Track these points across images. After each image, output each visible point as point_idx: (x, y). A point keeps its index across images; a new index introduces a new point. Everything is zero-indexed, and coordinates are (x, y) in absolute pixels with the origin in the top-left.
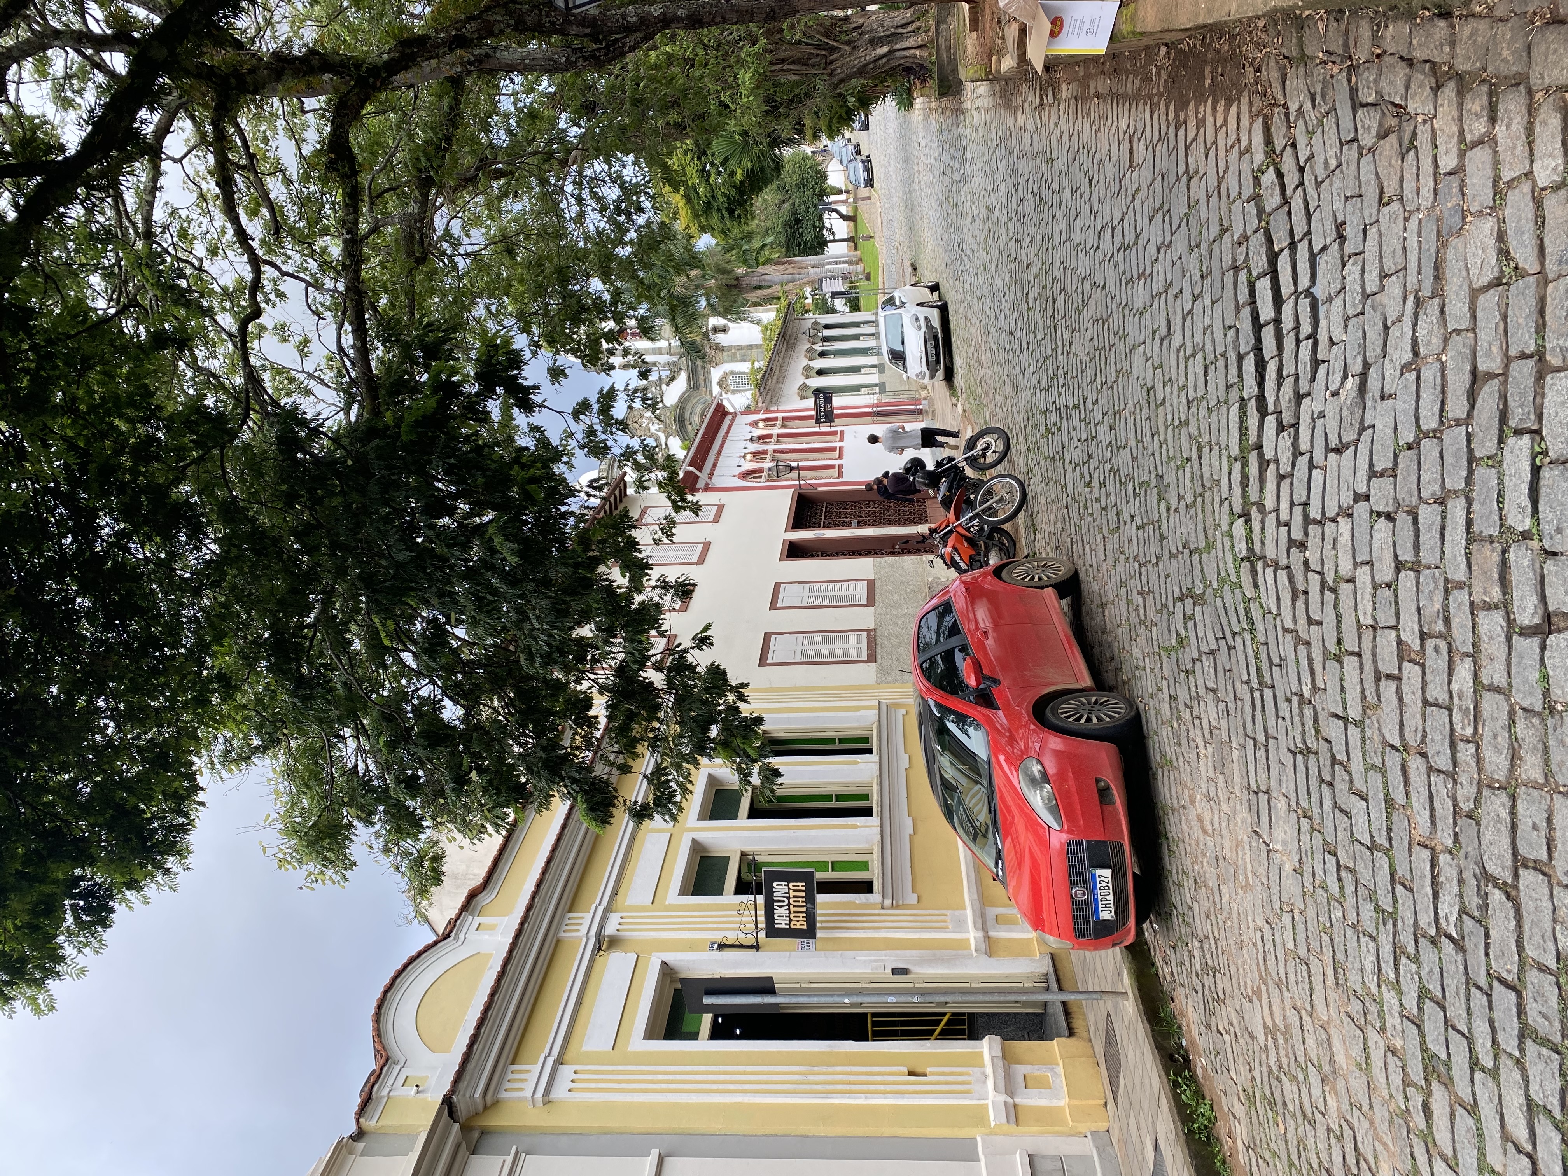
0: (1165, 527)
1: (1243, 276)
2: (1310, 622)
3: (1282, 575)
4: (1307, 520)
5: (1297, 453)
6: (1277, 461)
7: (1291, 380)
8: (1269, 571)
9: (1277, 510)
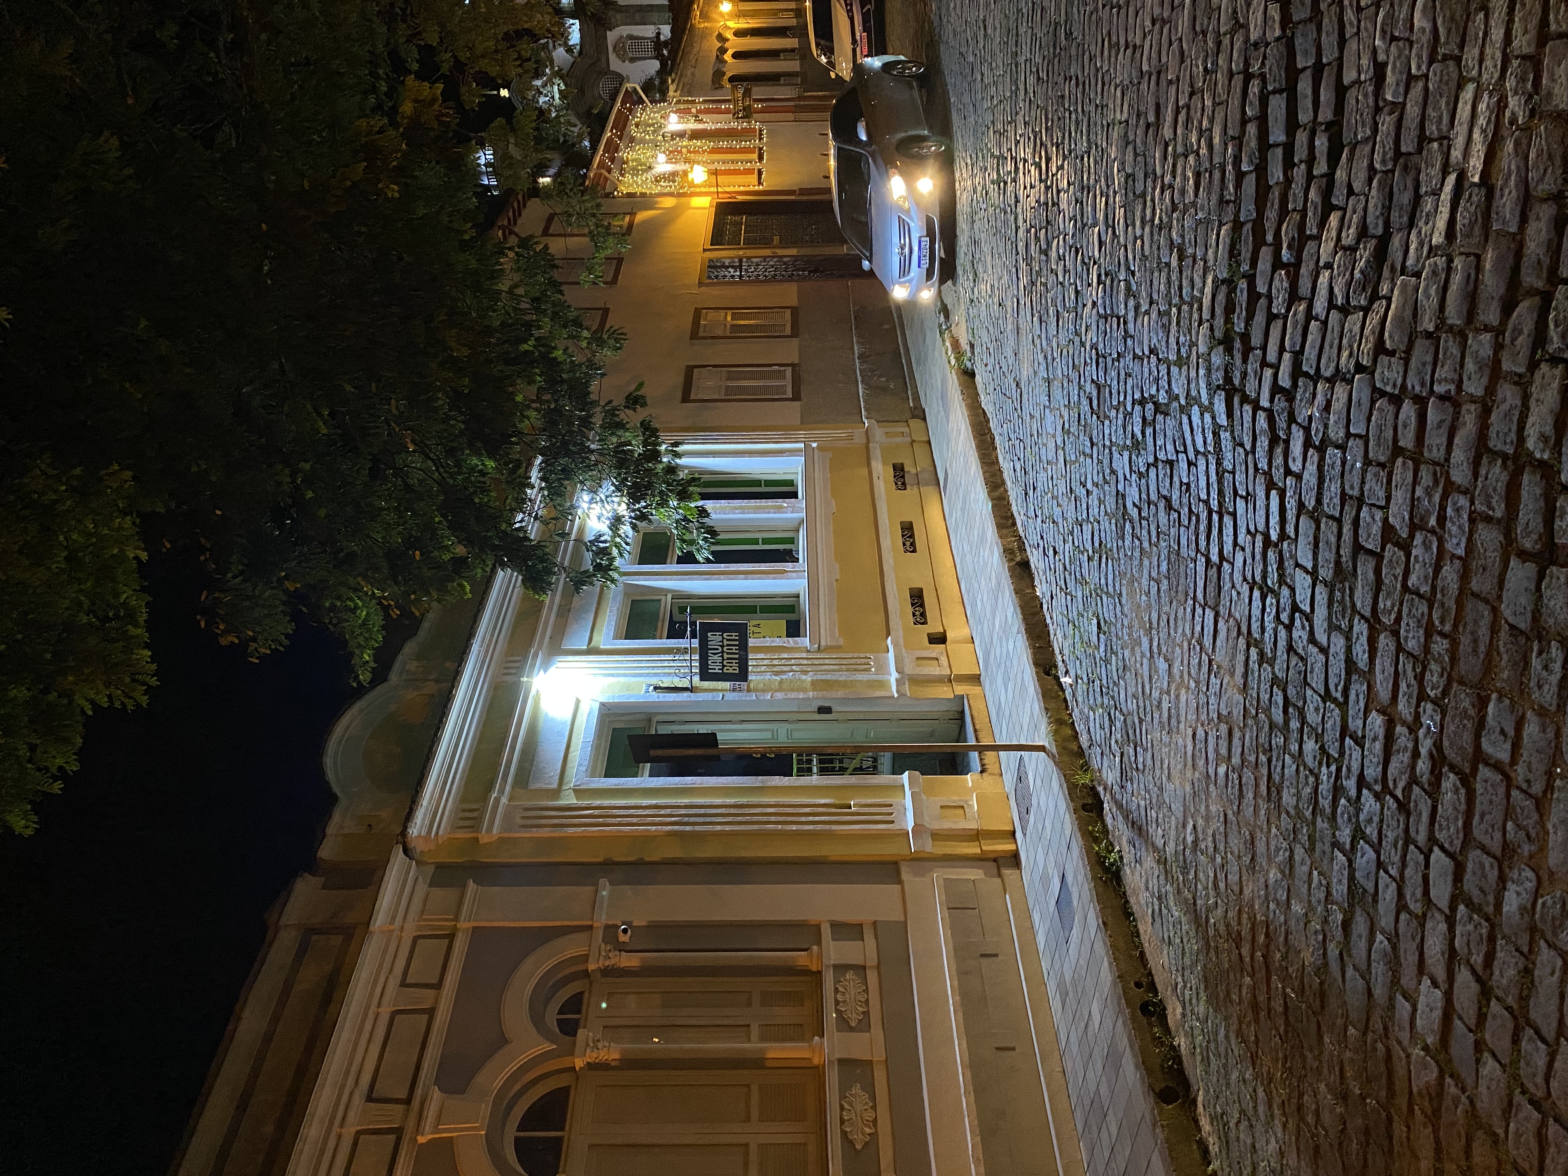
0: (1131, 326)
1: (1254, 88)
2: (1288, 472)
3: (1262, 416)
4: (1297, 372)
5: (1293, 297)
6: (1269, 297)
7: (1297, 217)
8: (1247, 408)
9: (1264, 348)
######
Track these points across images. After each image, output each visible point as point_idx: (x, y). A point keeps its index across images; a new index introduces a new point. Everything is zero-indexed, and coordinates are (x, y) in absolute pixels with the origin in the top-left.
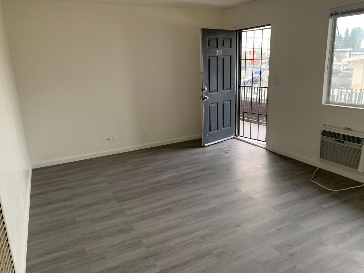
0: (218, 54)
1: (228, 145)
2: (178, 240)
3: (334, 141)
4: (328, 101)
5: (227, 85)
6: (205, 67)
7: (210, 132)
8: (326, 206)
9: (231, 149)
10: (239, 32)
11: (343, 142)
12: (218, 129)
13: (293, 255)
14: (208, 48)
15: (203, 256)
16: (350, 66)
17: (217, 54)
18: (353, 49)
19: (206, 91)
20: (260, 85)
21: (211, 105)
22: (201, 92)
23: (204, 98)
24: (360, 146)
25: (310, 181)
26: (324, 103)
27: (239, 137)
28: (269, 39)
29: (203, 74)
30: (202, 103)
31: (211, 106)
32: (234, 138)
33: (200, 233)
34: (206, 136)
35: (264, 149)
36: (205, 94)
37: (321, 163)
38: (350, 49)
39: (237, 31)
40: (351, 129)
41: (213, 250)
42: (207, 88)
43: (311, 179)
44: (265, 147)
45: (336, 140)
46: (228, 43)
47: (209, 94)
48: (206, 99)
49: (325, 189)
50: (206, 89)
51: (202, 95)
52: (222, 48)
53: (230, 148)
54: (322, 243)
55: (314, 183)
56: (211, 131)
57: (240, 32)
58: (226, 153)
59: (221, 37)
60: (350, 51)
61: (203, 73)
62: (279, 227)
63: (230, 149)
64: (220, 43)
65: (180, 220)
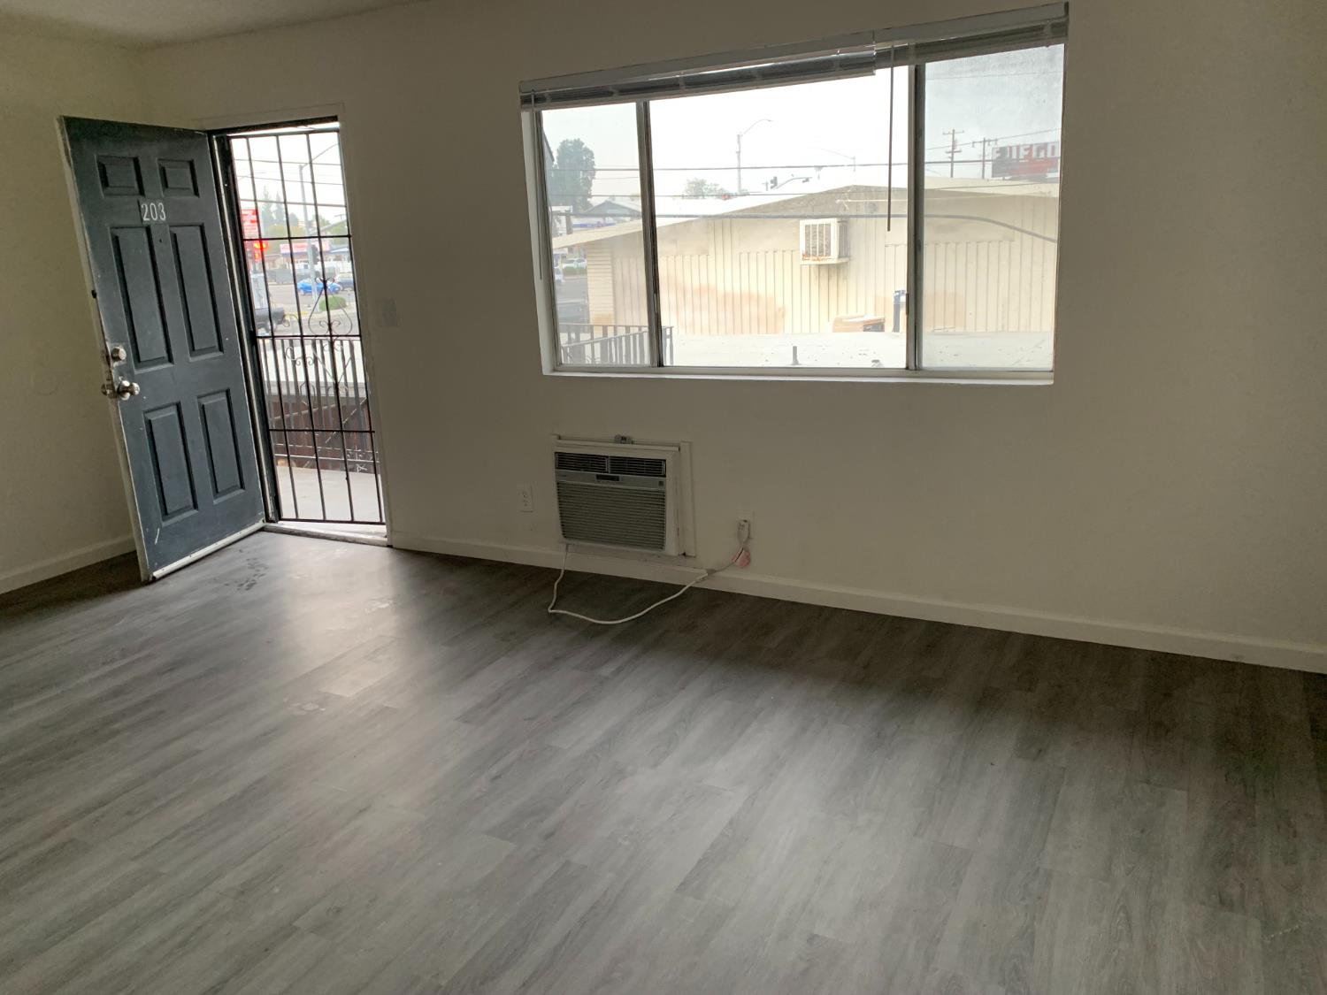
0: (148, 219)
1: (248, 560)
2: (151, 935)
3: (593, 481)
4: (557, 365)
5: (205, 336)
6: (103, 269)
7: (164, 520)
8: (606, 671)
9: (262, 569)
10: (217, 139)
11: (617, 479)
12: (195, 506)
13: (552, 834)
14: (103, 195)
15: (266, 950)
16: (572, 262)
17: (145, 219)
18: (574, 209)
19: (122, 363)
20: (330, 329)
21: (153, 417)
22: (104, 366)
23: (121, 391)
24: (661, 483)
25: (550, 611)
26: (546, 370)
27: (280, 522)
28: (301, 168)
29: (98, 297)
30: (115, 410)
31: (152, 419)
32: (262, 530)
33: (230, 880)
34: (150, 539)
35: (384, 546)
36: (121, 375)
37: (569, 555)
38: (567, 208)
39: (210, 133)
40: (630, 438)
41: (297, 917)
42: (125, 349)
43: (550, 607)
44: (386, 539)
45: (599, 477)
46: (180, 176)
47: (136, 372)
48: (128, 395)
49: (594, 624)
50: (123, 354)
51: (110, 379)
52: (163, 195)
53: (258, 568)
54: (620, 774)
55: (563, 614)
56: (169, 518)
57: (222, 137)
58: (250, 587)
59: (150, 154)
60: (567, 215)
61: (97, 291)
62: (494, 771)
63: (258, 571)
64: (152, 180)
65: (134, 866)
######
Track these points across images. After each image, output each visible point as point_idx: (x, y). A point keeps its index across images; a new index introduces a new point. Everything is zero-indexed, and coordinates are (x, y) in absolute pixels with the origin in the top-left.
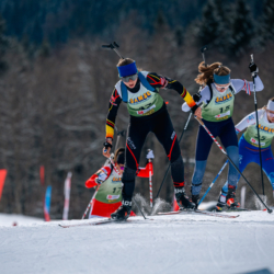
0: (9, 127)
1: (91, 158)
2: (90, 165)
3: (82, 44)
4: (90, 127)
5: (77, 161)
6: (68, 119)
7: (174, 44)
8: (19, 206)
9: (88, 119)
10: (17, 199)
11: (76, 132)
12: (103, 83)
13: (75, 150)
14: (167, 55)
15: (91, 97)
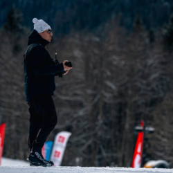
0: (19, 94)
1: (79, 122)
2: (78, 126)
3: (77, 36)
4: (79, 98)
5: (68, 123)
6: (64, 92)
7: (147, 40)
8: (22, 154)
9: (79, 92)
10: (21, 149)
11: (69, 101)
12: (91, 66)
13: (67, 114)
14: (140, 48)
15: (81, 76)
######
> [DIRECTIONS FOR THIS TASK]:
From the data above, output only the lines between the line containing "17: (217, 54)" and the line containing "42: (207, 88)", inclusive, exactly as written.

> [TASK ANSWER]:
17: (217, 54)
18: (353, 49)
19: (206, 91)
20: (260, 85)
21: (211, 105)
22: (201, 92)
23: (204, 98)
24: (360, 146)
25: (310, 181)
26: (324, 103)
27: (239, 137)
28: (269, 39)
29: (203, 74)
30: (202, 103)
31: (211, 106)
32: (234, 138)
33: (200, 233)
34: (206, 136)
35: (264, 149)
36: (205, 94)
37: (321, 163)
38: (350, 49)
39: (237, 31)
40: (351, 129)
41: (213, 250)
42: (207, 88)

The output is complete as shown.